» **What you are asked to do**
The reply should repeat all of the data word for word, with no pictures.

= Beginning of Section =

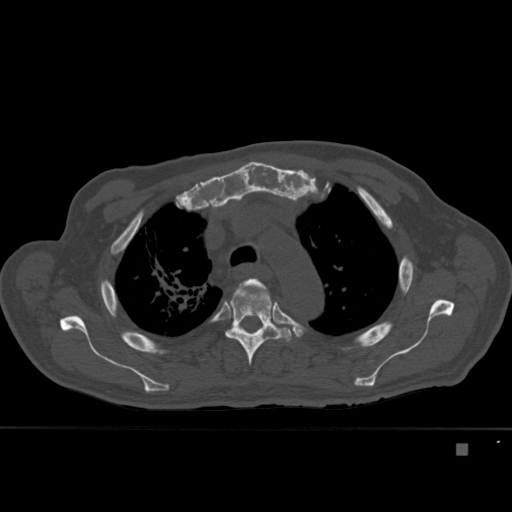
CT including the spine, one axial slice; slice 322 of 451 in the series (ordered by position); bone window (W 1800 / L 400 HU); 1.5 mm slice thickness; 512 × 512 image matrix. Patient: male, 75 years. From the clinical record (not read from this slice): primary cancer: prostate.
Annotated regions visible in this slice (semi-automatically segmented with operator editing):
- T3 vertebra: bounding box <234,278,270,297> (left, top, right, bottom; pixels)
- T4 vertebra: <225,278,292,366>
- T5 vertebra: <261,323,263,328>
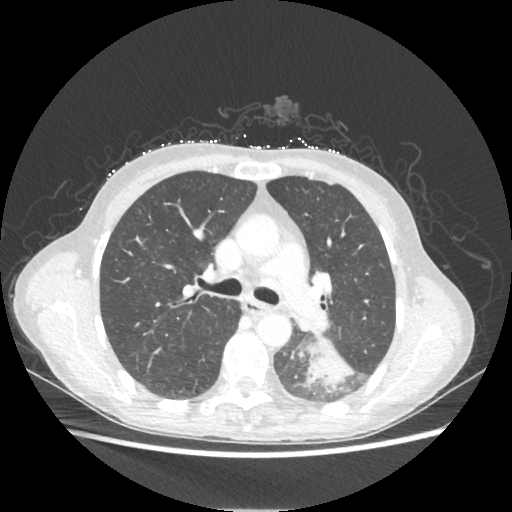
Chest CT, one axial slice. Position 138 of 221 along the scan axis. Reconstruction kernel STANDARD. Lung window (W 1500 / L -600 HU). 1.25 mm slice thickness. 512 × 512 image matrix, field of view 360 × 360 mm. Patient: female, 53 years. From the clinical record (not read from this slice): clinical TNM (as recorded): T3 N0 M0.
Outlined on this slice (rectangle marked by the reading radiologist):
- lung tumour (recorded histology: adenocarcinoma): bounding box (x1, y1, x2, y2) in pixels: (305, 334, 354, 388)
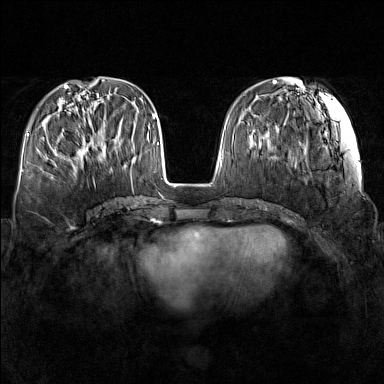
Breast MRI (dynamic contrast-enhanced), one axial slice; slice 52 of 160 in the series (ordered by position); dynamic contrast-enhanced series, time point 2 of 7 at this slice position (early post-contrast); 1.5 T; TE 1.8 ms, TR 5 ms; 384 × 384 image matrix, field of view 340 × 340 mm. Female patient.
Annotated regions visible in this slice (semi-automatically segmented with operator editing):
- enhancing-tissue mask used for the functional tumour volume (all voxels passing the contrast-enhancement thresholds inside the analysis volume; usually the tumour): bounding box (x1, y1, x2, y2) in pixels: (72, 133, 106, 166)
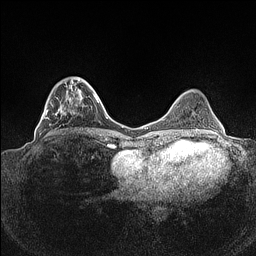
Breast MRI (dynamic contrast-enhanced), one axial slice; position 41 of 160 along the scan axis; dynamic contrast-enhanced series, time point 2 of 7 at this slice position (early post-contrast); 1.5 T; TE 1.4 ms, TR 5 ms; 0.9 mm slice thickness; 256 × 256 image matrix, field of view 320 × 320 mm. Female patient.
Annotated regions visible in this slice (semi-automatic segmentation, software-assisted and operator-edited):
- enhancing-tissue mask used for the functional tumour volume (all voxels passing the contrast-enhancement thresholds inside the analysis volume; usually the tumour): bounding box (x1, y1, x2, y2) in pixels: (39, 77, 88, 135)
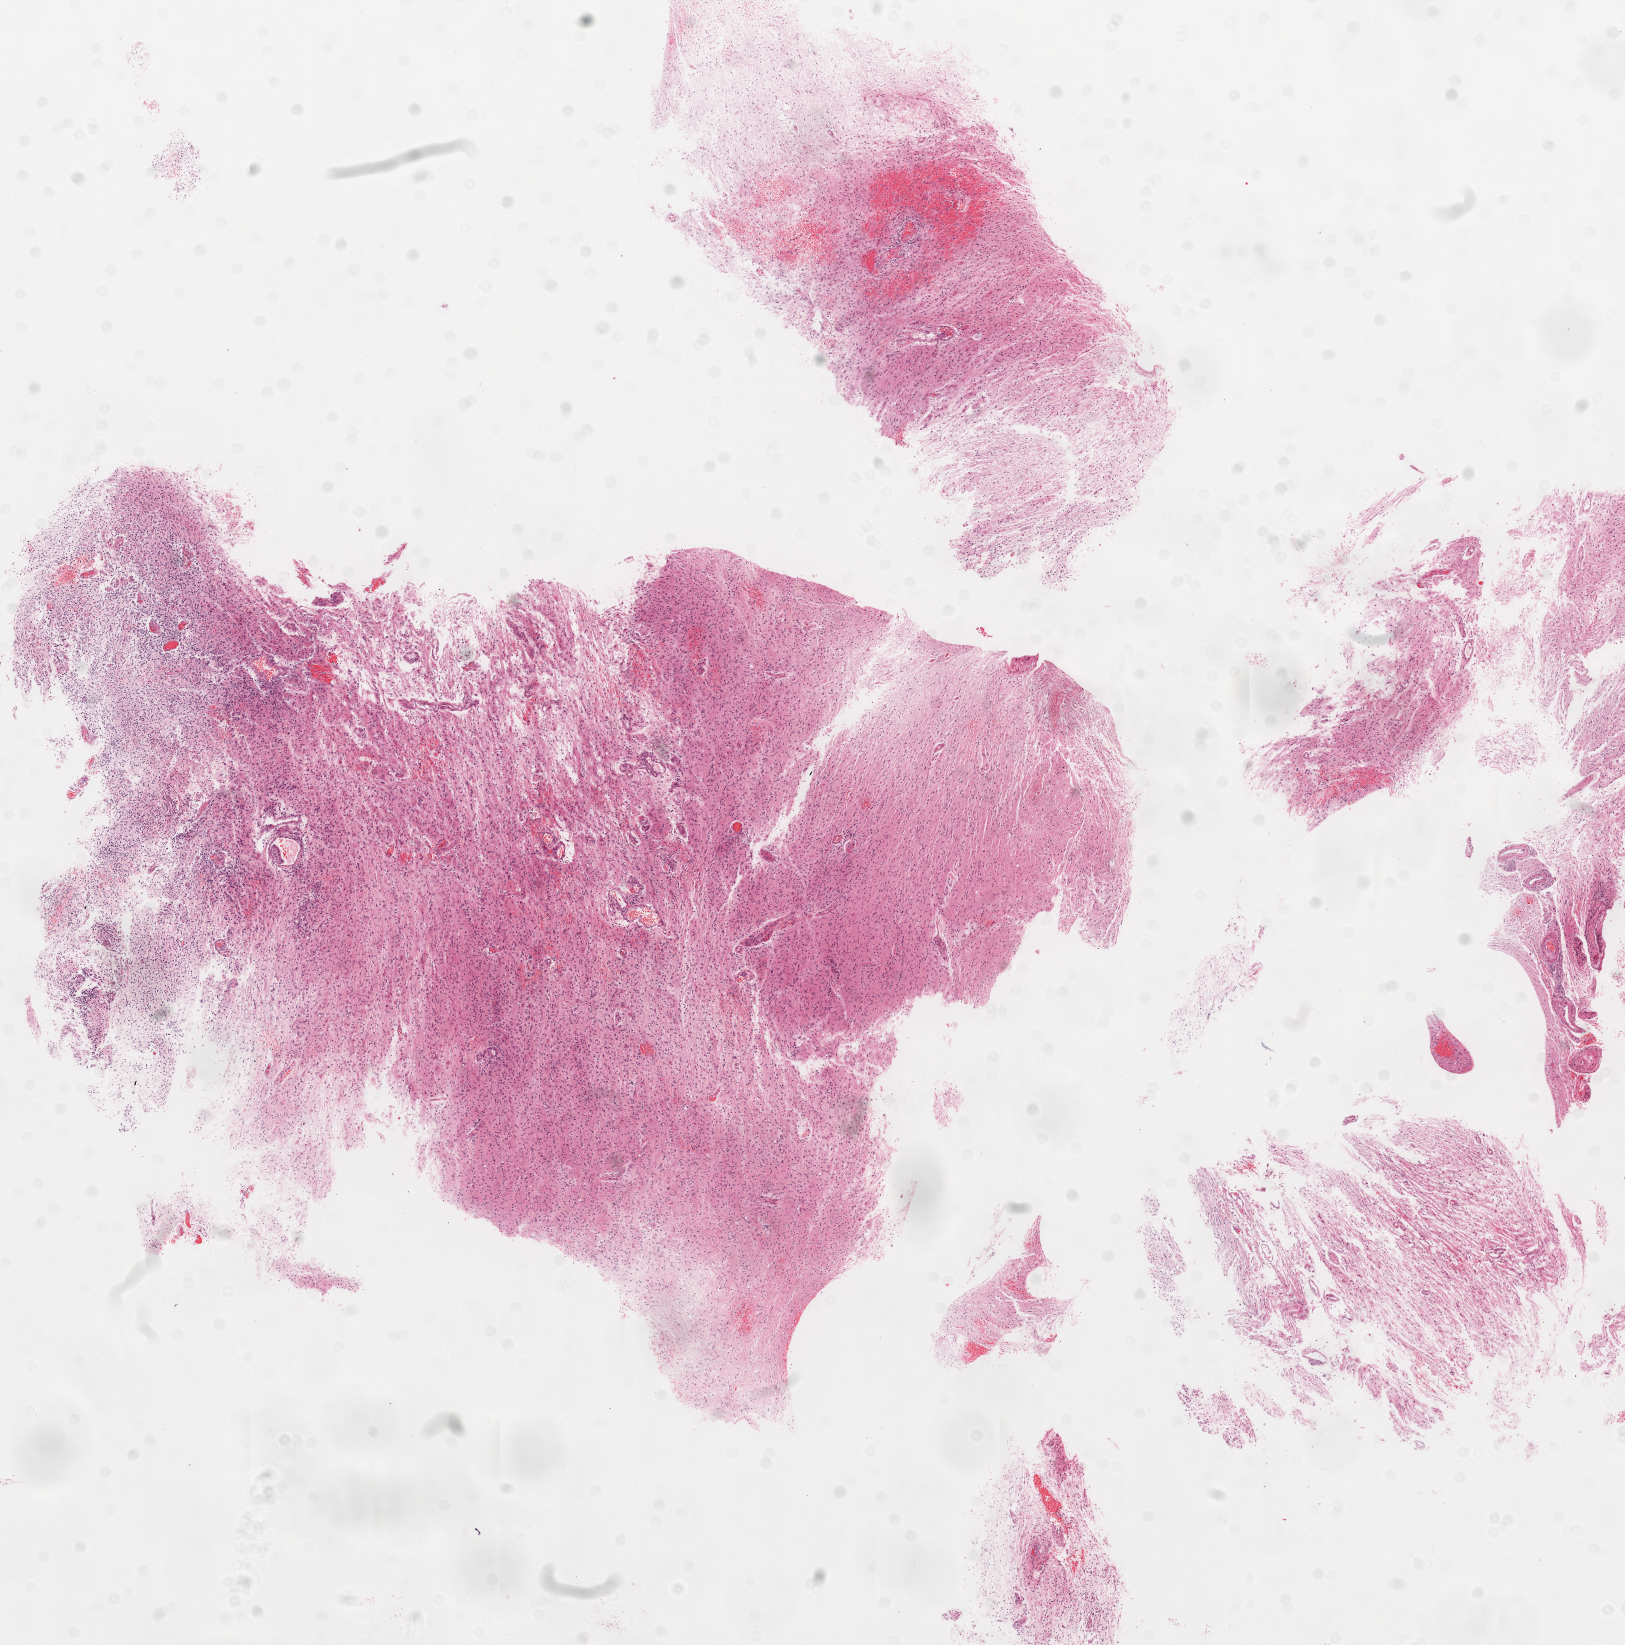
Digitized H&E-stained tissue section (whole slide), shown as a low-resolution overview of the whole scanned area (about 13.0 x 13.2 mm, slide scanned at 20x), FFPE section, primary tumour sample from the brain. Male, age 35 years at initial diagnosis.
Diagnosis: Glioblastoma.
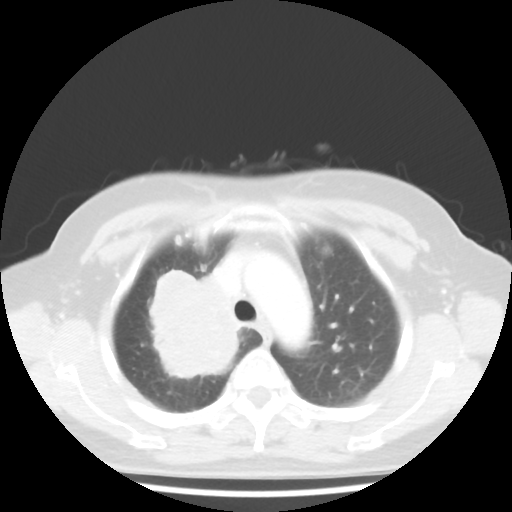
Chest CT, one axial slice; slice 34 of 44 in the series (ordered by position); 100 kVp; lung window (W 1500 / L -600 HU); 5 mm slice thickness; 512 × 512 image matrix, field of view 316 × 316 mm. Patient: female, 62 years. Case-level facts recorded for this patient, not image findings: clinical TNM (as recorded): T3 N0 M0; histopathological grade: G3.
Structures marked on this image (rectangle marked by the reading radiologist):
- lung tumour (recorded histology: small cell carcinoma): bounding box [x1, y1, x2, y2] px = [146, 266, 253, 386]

= End of Section =

» **Exercise solution**
CT including the spine, one axial slice; slice 322 of 451 in the series (ordered by position); bone window (W 1800 / L 400 HU); 1.5 mm slice thickness; 512 × 512 image matrix. Patient: male, 75 years. From the clinical record (not read from this slice): primary cancer: prostate.
Annotated regions visible in this slice (semi-automatically segmented with operator editing):
- T3 vertebra: bounding box <234,278,270,297> (left, top, right, bottom; pixels)
- T4 vertebra: <225,278,292,366>
- T5 vertebra: <261,323,263,328>
Chest CT, one axial slice. Position 138 of 221 along the scan axis. Reconstruction kernel STANDARD. Lung window (W 1500 / L -600 HU). 1.25 mm slice thickness. 512 × 512 image matrix, field of view 360 × 360 mm. Patient: female, 53 years. From the clinical record (not read from this slice): clinical TNM (as recorded): T3 N0 M0.
Outlined on this slice (rectangle marked by the reading radiologist):
- lung tumour (recorded histology: adenocarcinoma): bounding box (x1, y1, x2, y2) in pixels: (305, 334, 354, 388)
Breast MRI (dynamic contrast-enhanced), one axial slice; slice 52 of 160 in the series (ordered by position); dynamic contrast-enhanced series, time point 2 of 7 at this slice position (early post-contrast); 1.5 T; TE 1.8 ms, TR 5 ms; 384 × 384 image matrix, field of view 340 × 340 mm. Female patient.
Annotated regions visible in this slice (semi-automatically segmented with operator editing):
- enhancing-tissue mask used for the functional tumour volume (all voxels passing the contrast-enhancement thresholds inside the analysis volume; usually the tumour): bounding box (x1, y1, x2, y2) in pixels: (72, 133, 106, 166)
Breast MRI (dynamic contrast-enhanced), one axial slice; position 41 of 160 along the scan axis; dynamic contrast-enhanced series, time point 2 of 7 at this slice position (early post-contrast); 1.5 T; TE 1.4 ms, TR 5 ms; 0.9 mm slice thickness; 256 × 256 image matrix, field of view 320 × 320 mm. Female patient.
Annotated regions visible in this slice (semi-automatic segmentation, software-assisted and operator-edited):
- enhancing-tissue mask used for the functional tumour volume (all voxels passing the contrast-enhancement thresholds inside the analysis volume; usually the tumour): bounding box (x1, y1, x2, y2) in pixels: (39, 77, 88, 135)
Digitized H&E-stained tissue section (whole slide), shown as a low-resolution overview of the whole scanned area (about 13.0 x 13.2 mm, slide scanned at 20x), FFPE section, primary tumour sample from the brain. Male, age 35 years at initial diagnosis.
Diagnosis: Glioblastoma.
Chest CT, one axial slice; slice 34 of 44 in the series (ordered by position); 100 kVp; lung window (W 1500 / L -600 HU); 5 mm slice thickness; 512 × 512 image matrix, field of view 316 × 316 mm. Patient: female, 62 years. Case-level facts recorded for this patient, not image findings: clinical TNM (as recorded): T3 N0 M0; histopathological grade: G3.
Structures marked on this image (rectangle marked by the reading radiologist):
- lung tumour (recorded histology: small cell carcinoma): bounding box [x1, y1, x2, y2] px = [146, 266, 253, 386]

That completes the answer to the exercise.